Netflix Q1 Earnings Preview

Author's Avatar
Apr 14, 2015

Netflix Inc. (NFLX, Financial) is scheduled to release its first-quarter results for fiscal 2015 on April 15, 2015. The company, which operates in three segments – International Streaming, Domestic Streaming, and Domestic DVD, competes with businesses such as Hulu, Amazon.com Inc. (AMZN, Financial) and Time Warner Inc.’s HBO (TWX, Financial) on the one hand and on-demand products offered by pay-TV providers on the other.

The on-demand media giant reported stronger-than-expected results for the fourth quarter of 2014, taking the market by surprise. The company posted sales of $1.48 billion and earnings of $0.72 a share in the quarter, on the back of the streaming entertainment company bringing in 4.33 million new global subscriptions beating the 4.07 million subscriptions added in the prior-year quarter. The company also announced plans to go ‘fully global’ by 2016 end, expecting to profitably reach all 200 of the nations having broadband Internet access in the next two years. For fiscal 2015, Netflix projected 1.8 million new customers being added to its subscriber base within the US, leading to around $37 million or $0.60 a share in profits. The company also forecast an addition of a further 2.25 million international users in the first quarter of 2015, spreading its subscriber base from the current 50 to all 200 nations with broadband Internet connection by 2017. Netflix shares are up 9.6% since the company’s last earnings report.

Original content likely to boost revenues

The substantial growth in Netflix’s subscriptions is primarily due to the company’s diversified streaming content. With the company expecting to launch 20 new shows in 2015, Netflix is making it clear that it takes its Original Content seriously. The company has already launched 14 original series since the beginning of February, including shows for kids, one-hour specials and stand-up comedy specials. Not only has the segment proved to be successful in terms of audience acceptance, Netflix has also been able to economize its original content despite high up-front costs. According to the company, compared to its viewing metrics the original content costs it less money than licensed content created by top studios.

Netflix has also launched its Netflix Recommended TV, a program that evaluates and grades Smart TVs according to their compatibility with Internet-based TV services. The program is also likely to support the company’s business, with manufacturers of Smart TVs lining up for Netflix certifications to boost their sales.

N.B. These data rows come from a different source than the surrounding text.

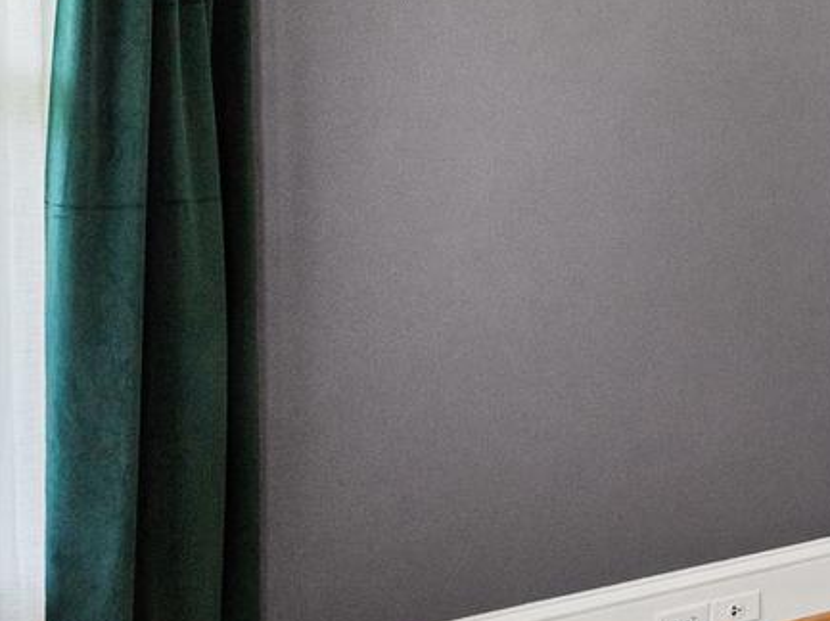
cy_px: 159
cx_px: 1286
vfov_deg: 28.5
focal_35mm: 50
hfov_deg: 26.1
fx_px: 1204
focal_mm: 15.7
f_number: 8
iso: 1000
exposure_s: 1/30
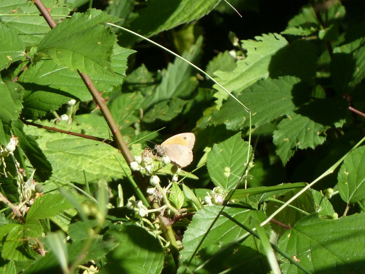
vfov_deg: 3.7
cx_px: 182
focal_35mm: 399
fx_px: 4207
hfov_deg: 5.0
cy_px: 137
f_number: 4.9
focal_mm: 49.2
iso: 200
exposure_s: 1/250
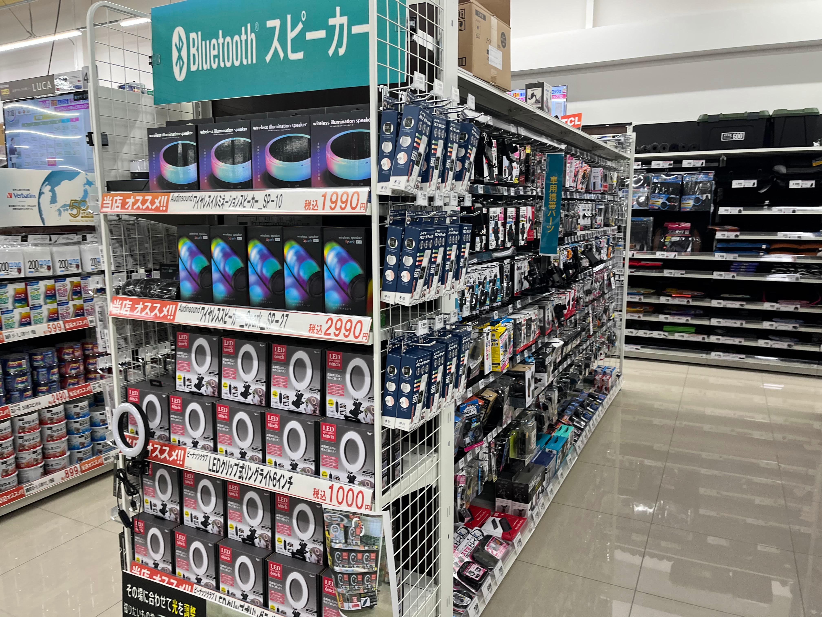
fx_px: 617
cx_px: 411
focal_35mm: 26
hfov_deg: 67.3
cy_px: 308
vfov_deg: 53.1
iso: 125
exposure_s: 1/100
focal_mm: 5.1
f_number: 1.6
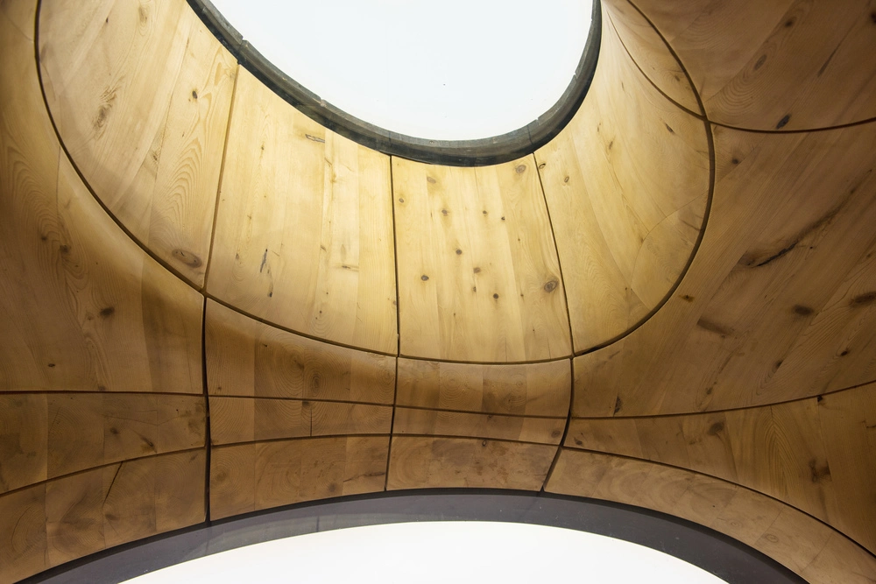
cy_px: 292
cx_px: 438
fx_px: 779
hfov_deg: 58.7
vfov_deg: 41.1
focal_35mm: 32
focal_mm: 32
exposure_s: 1/1000
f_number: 5
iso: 320
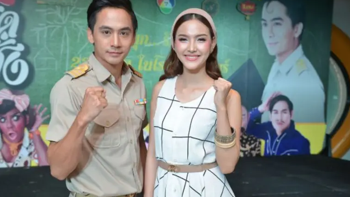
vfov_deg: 27.7
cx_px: 174
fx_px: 399
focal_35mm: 43
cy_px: 102
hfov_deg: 47.3
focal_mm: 40
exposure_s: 1/320
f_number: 4.5
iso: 500
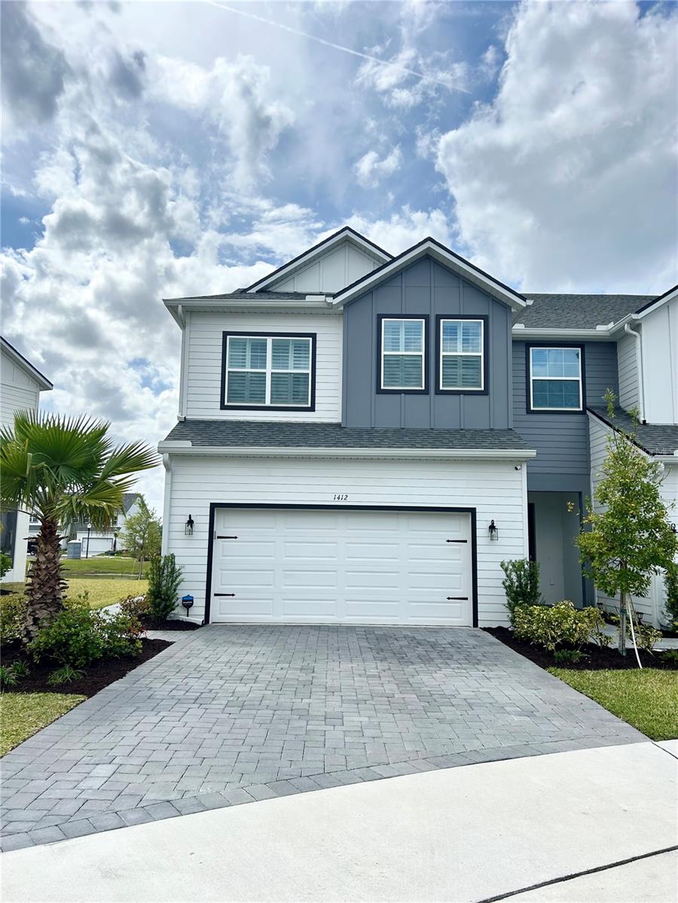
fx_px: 679
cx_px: 339
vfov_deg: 67.3
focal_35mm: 26
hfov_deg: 53.1
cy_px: 452
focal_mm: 5.7
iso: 50
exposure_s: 1/4444
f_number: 1.5
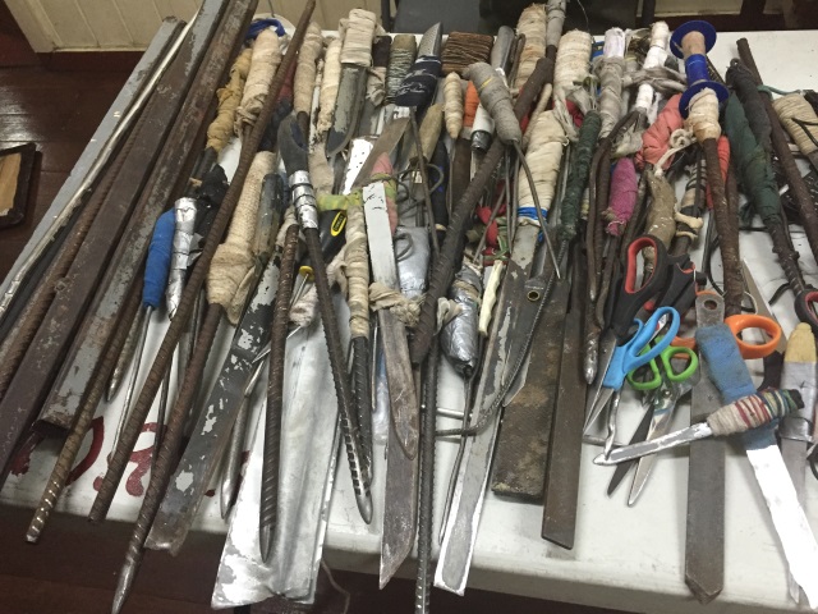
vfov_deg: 48.2
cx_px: 409
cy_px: 307
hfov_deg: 61.7
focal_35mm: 29
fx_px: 685
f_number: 2.2
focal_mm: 4.15
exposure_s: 1/24
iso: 250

Saturation in domestic subscriptions a worry

Netflix had projected to generate record revenues of $425 million at its International Streaming division during Q1 2015, up from the $388 million in the fourth quarter of fiscal 2014. The company also forecast improvement in its operating loss to $62 million. Although the company is still a long way from seeing profits at this division, it is likely that the company’s aggressive spending in the newer markets to achieve greater scale will begin to pay off sooner than later.

However, Netflix is likely to find it difficult to sustain its impressive Q4 2014 subscriptions growth in Domestic Streaming with the U.S. market nearing saturation. Consequently, experts are looking at a nearly 20% year-over-year decline in net new subscriptions to 1.79 million compared to Netflix’s projection of 1.8 million additions. Further, as the company’s U.S. presence matures; Netflix is taking steps towards a rapid expansion in the international marketplace. However, international expansion is likely to result in cost escalations owing to investments in technology and marketing, thereby exerting significant pressure on profitability and margins in the near term.

Final thoughts

Netflix posted stronger-than-expected fourth quarter earnings for fiscal 2014, on the back of increased subscriptions, and announced plans to increase its global footprint during the next two years. Consequently, experts foresee the company’s paid subscriber base in both domestic and international streaming driving top-line growth during the first quarter of fiscal 2015, with revenue synergies expected to offset expenses related to developing original content and marketing. The company’s recent announcement to plans to increase its share authorization from the current 170 million shares to a whopping 5 billion shares also gives investors reason for cheer. Netflix has beaten the consensus EPS estimate in three of the last four quarters by a margin of 3 cents to 27 cents. Consensus has reduced from 80 cents three months ago to 69 cents a share, so experts opine that the company would have to log EPS of at least 80 cents on revenues of $1.59 billion for a favorable market reaction. Netflix shares have mostly traded in the $316-$486 range in the last three months. The Netflix stock carries a price estimate of $452.39 a share, which is lower than its current price, and a "buy" guidance.